TASKS AND EXERCISES.
1. In the film review, why does the reviewer end up not hating the film despite feeling they should? Answer in one to three sentences.
2. Extend the film review from its last sentence, keeping its wry tone.

Shiny, unhappy British people holding hands and
cursing the natives
dir: John Madden
Movies for oldies. Why not? Many of them have oodles of disposable income, and they’re as keen about being pandered to at the cinema as much as anyone else is. Plus, cinemas like my local arthouse Cinema Nova needs something to play on Mondays to make the oldies queue up like they’re offering free flu shots.
This niche is a pleasant enough niche, smelling as it does of casseroles, Vicks Vaporub and unwashed dishes, and it often results in some very excellent films, not all of them being Merchant Ivory productions. Sure, they don’t want to startle the old folks with anything even mildly shocking, so these flicks tend to be fairly safe and pedestrian affairs, but that doesn’t mean they are lacking in beauty.
On some levels I was watching this thinking “I should hate this and everything it stands for”, but the actors involved are too good, and the episodic, sometimes haphazard nature of the narrative are woven together well enough to overcome the hokeyness of some of the material.
A random collection of British oldies somehow either choose or are compelled to end up at a rundown hotel in Jaipur, India. Jaipur is also known as the Pink City, not that that illuminates anything for the dear reader. The idea, from the perspective of the superannuated, is that however much or little money life has left them with, they should be able to run our the clock in semi-luxury without having to worry about ending up in one of those state-run old folk’s homes where they bathe people in petrol to keep the leprosy at bay.

LISTING.
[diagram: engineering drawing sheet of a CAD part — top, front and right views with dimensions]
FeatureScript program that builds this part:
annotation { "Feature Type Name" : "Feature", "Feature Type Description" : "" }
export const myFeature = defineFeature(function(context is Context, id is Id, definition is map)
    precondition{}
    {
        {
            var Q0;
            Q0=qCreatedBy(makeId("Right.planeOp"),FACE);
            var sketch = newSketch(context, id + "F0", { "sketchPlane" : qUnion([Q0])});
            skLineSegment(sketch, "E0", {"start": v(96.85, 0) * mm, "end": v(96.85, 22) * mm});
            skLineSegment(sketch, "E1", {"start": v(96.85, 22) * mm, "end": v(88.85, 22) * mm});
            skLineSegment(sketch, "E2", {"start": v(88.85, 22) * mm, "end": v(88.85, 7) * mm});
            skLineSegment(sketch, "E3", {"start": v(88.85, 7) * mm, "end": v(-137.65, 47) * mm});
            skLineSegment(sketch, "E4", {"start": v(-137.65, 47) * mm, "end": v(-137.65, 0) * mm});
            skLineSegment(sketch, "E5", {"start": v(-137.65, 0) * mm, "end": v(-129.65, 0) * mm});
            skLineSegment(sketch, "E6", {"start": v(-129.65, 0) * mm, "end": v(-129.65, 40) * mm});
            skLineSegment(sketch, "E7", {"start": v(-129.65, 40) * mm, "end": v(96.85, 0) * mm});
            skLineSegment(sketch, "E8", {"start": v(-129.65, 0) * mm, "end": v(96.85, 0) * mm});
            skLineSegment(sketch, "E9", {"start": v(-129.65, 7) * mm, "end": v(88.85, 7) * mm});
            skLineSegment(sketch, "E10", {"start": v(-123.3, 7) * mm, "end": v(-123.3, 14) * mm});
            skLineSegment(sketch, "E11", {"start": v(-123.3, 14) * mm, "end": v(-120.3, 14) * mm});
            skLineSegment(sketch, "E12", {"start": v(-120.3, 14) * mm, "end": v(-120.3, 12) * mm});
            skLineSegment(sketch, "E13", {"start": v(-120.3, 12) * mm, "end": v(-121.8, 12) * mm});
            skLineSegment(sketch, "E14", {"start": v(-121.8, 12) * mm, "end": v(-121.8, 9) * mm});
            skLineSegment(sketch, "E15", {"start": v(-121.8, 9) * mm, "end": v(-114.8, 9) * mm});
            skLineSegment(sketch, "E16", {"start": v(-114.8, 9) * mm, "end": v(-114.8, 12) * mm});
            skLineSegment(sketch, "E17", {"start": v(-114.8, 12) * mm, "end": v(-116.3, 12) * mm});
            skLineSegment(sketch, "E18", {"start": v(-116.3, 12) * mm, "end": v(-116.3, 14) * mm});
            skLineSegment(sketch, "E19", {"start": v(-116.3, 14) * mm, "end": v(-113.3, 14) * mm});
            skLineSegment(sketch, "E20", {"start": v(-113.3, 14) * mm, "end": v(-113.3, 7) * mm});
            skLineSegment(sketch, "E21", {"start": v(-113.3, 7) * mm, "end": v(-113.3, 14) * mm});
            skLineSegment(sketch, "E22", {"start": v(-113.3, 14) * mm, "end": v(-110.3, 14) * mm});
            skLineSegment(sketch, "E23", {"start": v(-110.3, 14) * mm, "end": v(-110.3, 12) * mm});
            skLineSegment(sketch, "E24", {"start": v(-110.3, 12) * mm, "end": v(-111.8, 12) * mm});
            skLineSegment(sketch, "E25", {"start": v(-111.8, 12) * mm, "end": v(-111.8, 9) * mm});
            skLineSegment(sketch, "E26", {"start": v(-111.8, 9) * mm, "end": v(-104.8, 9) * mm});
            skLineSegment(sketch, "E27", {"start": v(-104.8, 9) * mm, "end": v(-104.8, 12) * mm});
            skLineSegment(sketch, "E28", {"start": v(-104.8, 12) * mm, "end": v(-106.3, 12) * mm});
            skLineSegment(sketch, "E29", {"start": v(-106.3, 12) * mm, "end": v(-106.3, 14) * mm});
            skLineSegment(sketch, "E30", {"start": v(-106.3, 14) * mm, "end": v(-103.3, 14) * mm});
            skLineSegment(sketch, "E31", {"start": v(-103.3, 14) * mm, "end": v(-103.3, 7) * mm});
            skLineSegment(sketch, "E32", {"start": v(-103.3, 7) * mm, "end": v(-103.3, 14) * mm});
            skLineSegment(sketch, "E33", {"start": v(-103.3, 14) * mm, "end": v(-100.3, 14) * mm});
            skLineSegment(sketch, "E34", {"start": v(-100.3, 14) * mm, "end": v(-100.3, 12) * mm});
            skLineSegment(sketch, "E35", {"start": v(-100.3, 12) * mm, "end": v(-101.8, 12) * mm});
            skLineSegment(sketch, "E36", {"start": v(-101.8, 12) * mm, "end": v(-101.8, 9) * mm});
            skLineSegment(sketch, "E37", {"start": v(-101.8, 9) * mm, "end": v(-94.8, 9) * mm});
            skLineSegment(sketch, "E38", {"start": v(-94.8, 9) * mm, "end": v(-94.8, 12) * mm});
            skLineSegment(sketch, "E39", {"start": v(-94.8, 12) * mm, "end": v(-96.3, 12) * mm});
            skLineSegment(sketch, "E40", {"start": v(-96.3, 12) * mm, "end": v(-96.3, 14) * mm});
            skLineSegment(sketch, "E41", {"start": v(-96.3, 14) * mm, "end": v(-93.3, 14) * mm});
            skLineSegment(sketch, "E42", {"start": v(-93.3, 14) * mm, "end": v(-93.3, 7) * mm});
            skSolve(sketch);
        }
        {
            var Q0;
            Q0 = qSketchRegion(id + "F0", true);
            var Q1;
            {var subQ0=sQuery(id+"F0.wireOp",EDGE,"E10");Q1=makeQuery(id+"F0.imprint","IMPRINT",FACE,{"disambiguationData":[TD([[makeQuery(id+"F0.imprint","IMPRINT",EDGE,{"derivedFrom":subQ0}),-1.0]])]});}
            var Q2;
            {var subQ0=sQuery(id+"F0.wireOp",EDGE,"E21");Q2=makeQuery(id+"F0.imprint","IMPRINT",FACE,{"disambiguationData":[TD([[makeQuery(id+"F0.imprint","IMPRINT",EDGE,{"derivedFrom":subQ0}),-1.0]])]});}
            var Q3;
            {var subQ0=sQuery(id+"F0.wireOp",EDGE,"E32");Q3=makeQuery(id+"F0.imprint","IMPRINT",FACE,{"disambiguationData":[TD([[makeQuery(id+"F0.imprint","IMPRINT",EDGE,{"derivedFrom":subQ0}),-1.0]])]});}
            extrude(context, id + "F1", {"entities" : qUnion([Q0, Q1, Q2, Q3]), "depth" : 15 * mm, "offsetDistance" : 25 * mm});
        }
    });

RESPONSES IN ORDER.
1. The actors are too good. The episodic, sometimes haphazard narrative is also woven together well enough to overcome the hokeyness of some of the material.

2.
When they arrive, coincidentally at the same time, they are shocked, SHOCKED to discover that the place is nowhere near as opulent as the internet led them to believe. Naughty internet for telling porky pies.
The motley crew of oldies includes an unrepentant racist (Dame Maggie Smith) in town for a hip replacement operation, a widow who’s never really ‘lived’ (Dame Judi Dench), a retired judge who longs for a lost love (Dame Tom Wilkinson), a crusty old womaniser (Dame Ronald Pickup), and two Civil Service retirees who clearly hate each other and hate all of life because the internet made them poor (Dame Bill Nighy and Dame Penelope Wilton). There are probably some other people, but really, do they matter compared to that list of great dames?
With a large cast, it’d be a bit much to expect that each of them could have well developed characters and the time and opportunity to ‘grow’ them over the course of the film. There’s no time for that. What you do instead is get a bunch of great, great actors (Dench, Wilkinson, Smith), and a few okay actors (Nighy etc) and you let them free to do their thing, bringing decades of experience and our collective goodwill to their roles so that all the heavy-lifting is done by will alone. With the least amount of time necessary, they’re able to imbue their characters with depth and meaning which belies the actual time devoted to encapsulating them.
Tom Wilkinson especially stands out in a flick where Judi Dench and Maggie Smith are no slouches either. His character’s return to Jaipur is prompted by the need to resolve something from his younger days when he was lording it over the locals and shooting punkawallahs from elephant back in the halcyon days of the Raj. His whole life after India, eventually working as a high court judge, is nothing compared to his need to find out what happened to someone he fell in love with as a teenager.
His story, and his gentle bearing, his struggles with bribe-necessary bureaucracy all manage to tell his story and impact on the stories of the other denizens of this ill-fated hotel. The female half of the Civil Service couple has a thankless role, and does and says a lot of horrible things, but the one that’s meant to disgust us the most is the obsequious way she sucks up to the judge, calling him Your Honour all the time to acknowledge him as their obvious better. The gentle, weary way in which he tries to deal with her is strikingly poignant.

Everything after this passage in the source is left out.